— Passage —
"Mother's death from hepatitis B moves daughter to action"

In May 1998, IAC Express received an e-mail from a first-year Asian American medical student in which she shares the details of her mother’s sudden death from hepatitis B. The tragedy has motivated this student to educate herself and her family and other Asian Americans about the risks of this vaccine-preventable disease.

The student’s e-mail, printed with her permission, is as follows:

I recently suffered an immense loss. In the middle of January of this year, my mother experienced a sudden onset of peripheral edema and ascites. She tested negative for hepatitis B, but the doctors said that she had either liver cancer or severe cirrhosis. In the middle of February, a liver biopsy definitively diagnosed my mother as having hepatocellular carcinoma. This time, her hepatitis B serology came back positive, but her virus levels were low and nonreplicative. By the beginning of April, to the dismay of my family and all those who knew her, my mother fell into hepatorenal syndrome. She died while I was holding her days afterward, only two months after the diagnosis and one month after her intended early retirement.

Being a medical student, I could not help but feel helpless as I watched my mother slip away. What disturbed me even more was how unknowledgeable my cousins and I, all of whom are most likely infected with the same virus, were on the topic. I am writing to you today because I would like to stop feeling helpless. I would like to help educate my cousins, and other Asian Americans like us, of the risk that we face. Therefore, I would greatly appreciate it if you could inform me of the services that you provide, of the resources that you offer, and of the projects you plan. Please let me know how I can best join your effort, and how I can become actively involved with your organization. Thank you.

A First-Year Medical Student

Editors’ Note: The Coalition sent this student a packet of our hepatitis B educational materials and referred her to other national organizations that are involved in hepatitis B activities in Asian Pacific Islander American communities. The Coalition’s hepatitis B educational materials for providers and patients (some available in 16 languages) can be downloaded from our website at https://www.immunize.org


Disclaimer: Immunize.org publishes Unprotected People Stories about people who have suffered or died from vaccine-preventable diseases for the purpose of making them available for our reader’s review. We have not verified the content of this report.

— Dataset content —
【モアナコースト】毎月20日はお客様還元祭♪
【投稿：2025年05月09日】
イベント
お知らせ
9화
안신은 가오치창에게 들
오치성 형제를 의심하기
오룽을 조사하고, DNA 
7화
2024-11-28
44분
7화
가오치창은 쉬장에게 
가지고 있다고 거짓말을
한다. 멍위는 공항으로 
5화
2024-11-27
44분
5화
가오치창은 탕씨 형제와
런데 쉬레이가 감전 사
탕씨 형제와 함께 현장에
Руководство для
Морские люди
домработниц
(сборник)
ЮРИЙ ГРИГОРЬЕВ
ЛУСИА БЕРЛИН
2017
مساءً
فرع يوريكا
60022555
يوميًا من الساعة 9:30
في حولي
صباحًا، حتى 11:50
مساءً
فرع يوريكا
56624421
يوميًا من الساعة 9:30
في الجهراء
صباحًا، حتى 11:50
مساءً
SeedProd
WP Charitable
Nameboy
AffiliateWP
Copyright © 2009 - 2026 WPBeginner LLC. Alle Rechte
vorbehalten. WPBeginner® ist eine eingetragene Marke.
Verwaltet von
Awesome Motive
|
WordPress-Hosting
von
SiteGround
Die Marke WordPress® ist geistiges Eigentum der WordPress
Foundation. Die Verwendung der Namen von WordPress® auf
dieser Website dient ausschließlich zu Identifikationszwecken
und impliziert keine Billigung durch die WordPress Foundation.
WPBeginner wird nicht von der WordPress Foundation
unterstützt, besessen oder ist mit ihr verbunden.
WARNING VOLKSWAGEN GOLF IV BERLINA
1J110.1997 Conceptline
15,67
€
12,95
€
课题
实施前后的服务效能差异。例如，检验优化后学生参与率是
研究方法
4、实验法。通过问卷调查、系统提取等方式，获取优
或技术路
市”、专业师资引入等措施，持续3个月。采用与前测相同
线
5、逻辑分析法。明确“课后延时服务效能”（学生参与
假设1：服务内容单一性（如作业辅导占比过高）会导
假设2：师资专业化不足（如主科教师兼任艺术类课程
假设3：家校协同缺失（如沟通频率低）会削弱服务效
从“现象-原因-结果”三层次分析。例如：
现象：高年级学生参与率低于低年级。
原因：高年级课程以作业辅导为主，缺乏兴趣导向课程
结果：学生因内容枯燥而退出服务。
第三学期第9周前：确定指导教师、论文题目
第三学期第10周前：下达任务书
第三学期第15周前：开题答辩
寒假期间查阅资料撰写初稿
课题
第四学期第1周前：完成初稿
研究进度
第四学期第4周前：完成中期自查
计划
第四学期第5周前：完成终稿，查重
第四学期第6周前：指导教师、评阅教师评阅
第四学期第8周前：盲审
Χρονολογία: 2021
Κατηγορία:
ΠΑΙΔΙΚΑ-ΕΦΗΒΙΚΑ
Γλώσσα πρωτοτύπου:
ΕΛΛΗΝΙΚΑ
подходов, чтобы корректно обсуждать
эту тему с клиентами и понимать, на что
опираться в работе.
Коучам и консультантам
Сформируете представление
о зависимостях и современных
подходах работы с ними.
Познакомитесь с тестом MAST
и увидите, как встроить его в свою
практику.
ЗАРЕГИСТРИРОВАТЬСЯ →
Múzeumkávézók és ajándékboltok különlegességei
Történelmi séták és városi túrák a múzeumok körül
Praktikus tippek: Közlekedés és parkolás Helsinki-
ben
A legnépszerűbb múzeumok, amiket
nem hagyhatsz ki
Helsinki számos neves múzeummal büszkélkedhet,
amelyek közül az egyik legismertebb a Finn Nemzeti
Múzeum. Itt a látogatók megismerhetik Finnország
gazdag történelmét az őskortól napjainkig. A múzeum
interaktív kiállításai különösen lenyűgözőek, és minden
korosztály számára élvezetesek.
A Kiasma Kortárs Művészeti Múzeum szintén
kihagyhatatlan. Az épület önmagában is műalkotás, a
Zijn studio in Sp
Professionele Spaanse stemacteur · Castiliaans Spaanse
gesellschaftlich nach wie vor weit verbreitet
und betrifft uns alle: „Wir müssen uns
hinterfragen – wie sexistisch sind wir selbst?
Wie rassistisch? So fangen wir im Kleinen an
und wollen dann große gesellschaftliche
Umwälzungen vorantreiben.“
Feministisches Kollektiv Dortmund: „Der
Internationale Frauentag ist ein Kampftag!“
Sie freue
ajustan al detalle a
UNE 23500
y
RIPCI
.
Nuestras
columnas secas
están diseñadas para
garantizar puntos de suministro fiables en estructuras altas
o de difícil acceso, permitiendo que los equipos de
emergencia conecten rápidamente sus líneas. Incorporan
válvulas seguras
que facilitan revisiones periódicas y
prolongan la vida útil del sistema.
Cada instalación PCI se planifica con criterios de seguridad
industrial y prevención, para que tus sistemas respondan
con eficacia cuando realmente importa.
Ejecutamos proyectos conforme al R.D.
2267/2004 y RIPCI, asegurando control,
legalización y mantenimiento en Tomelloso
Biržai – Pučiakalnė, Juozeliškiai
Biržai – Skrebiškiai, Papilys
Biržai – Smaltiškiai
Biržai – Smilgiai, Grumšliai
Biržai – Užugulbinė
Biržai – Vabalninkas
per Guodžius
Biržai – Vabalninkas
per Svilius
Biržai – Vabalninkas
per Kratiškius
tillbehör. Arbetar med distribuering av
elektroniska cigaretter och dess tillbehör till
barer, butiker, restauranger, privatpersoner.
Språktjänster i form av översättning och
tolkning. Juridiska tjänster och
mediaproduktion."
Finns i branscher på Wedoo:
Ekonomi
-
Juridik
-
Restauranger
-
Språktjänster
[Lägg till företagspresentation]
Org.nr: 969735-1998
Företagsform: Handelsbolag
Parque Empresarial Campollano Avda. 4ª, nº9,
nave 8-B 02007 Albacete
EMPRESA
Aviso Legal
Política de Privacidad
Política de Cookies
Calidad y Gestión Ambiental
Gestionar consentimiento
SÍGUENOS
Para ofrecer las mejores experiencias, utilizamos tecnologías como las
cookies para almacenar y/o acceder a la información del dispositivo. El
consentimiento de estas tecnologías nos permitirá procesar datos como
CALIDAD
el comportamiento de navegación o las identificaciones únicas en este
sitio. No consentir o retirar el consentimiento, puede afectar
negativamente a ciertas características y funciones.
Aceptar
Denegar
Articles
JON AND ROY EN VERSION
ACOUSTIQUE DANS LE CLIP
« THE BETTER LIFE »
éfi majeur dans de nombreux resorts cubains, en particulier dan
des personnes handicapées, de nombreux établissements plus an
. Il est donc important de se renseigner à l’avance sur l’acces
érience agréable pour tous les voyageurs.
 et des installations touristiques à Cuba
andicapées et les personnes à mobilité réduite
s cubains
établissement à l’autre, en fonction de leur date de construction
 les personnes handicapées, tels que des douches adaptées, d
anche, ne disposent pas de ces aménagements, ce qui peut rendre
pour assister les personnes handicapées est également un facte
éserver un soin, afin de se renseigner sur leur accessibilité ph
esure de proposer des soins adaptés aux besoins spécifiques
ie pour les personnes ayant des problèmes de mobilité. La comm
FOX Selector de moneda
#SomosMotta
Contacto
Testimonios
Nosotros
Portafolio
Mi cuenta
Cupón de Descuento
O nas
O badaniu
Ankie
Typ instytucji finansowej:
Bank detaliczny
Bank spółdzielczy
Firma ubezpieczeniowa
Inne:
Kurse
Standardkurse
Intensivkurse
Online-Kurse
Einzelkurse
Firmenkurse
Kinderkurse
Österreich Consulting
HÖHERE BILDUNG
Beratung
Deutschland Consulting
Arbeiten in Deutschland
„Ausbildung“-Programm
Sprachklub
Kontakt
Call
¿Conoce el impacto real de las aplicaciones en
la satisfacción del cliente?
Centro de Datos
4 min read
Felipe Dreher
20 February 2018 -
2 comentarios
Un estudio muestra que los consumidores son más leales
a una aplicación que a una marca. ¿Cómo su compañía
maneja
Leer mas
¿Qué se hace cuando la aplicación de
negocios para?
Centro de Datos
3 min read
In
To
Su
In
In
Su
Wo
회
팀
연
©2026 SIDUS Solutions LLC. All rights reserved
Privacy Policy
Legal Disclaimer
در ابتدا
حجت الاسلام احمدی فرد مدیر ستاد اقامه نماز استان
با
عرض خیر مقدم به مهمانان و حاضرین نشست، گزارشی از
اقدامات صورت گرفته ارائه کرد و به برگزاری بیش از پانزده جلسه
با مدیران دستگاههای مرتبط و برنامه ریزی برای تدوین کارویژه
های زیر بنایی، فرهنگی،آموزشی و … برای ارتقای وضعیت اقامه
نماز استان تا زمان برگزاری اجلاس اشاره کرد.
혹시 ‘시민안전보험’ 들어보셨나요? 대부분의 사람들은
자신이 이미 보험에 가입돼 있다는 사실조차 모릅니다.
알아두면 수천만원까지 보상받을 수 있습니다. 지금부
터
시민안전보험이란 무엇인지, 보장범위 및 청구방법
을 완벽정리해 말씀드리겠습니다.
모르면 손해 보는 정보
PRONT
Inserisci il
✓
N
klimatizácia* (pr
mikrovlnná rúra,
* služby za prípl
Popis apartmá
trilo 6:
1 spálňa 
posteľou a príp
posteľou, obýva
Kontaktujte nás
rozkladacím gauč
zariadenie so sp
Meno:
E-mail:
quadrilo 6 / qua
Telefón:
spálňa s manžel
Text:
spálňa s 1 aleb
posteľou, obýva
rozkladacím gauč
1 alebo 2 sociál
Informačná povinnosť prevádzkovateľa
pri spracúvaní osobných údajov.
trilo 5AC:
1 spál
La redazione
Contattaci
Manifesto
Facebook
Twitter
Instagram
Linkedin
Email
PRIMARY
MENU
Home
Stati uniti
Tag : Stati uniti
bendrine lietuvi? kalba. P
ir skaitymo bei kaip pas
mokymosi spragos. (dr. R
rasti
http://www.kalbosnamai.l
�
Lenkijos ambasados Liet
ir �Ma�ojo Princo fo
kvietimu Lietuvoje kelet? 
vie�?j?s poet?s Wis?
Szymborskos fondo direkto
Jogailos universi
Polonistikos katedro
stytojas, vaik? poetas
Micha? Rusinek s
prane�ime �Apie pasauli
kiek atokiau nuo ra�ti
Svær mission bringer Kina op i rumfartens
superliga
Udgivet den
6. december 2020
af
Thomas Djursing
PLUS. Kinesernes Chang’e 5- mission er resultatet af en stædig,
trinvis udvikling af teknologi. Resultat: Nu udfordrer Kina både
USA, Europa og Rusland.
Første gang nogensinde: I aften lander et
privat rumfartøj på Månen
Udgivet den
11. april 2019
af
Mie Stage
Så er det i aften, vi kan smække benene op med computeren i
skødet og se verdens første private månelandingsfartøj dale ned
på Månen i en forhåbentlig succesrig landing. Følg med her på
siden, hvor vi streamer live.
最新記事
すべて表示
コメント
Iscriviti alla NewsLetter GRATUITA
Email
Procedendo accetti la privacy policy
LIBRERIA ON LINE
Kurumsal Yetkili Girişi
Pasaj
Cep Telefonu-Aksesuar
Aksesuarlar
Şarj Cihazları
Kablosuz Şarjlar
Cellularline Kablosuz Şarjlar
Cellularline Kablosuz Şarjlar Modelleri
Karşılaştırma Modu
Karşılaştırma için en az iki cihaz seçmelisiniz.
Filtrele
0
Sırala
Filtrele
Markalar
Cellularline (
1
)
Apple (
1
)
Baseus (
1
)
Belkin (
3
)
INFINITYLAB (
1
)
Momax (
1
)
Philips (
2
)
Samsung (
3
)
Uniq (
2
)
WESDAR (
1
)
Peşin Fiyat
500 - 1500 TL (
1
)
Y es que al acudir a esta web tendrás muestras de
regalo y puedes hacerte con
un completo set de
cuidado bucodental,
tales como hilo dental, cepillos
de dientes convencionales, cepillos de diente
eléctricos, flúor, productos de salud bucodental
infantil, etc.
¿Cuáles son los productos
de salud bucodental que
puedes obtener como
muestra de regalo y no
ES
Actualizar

— Your task —
Answer these questions from the hepatitis B story above:
1. In what month and year did IAC Express receive the student's e-mail?
2. What did the liver biopsy in the middle of February diagnose?
3. In how many languages are some of the Coalition's hepatitis B educational materials available?

— Reply —
1. May 1998
2. Hepatocellular carcinoma
3. 16